The United States and Vietnam have reached a basic accord on market access and reforms of state-owned enterprises in the Trans-Pacific Partnership free trade negotiations, clearing a major hurdle toward an overall agreement, negotiation sources said Saturday.
Seeking to conclude a comprehensive free trade agreement by year-end, the 12 TPP member countries are negotiating on 21 fields, ranging from government procurement rules for public works projects to fishing subsidies.
The United States and Vietnam reached the accord at a minister-level bilateral session in Brunei in late August, the sources said. They now aim to reaffirm their policy of accelerating negotiations during a four-day meeting of chief negotiators from Wednesday in Washington, they added.
The 10 other TPP members are Australia, Brunei, Canada, Chile, Japan, Malaysia, Mexico, New Zealand, Peru and Singapore.
In Brunei, Washington agreed to open up its textile and apparel markets to Vietnam while Hanoi offered to scrap preferential treatment for state-owned firms in the Southeast Asian country, they said.

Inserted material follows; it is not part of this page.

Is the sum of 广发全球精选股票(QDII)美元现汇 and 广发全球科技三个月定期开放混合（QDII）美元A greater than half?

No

In a bid to protect its domestic textile and apparel industry, the United States previously insisted that all products in a garment, including the fiber or yarn, must be made in TPP member countries, thereby denying duty-free access to products made with materials imported from non-TPP countries such as China.
However, Washington agreed to greatly increase the number of duty-free Vietnamese textile and apparel items treated as exceptions, effectively freeing up its markets.
In return, Vietnam pledged to carry out reforms to treat Vietnamese state-owned firms and foreign private companies equally after a five-year transition period.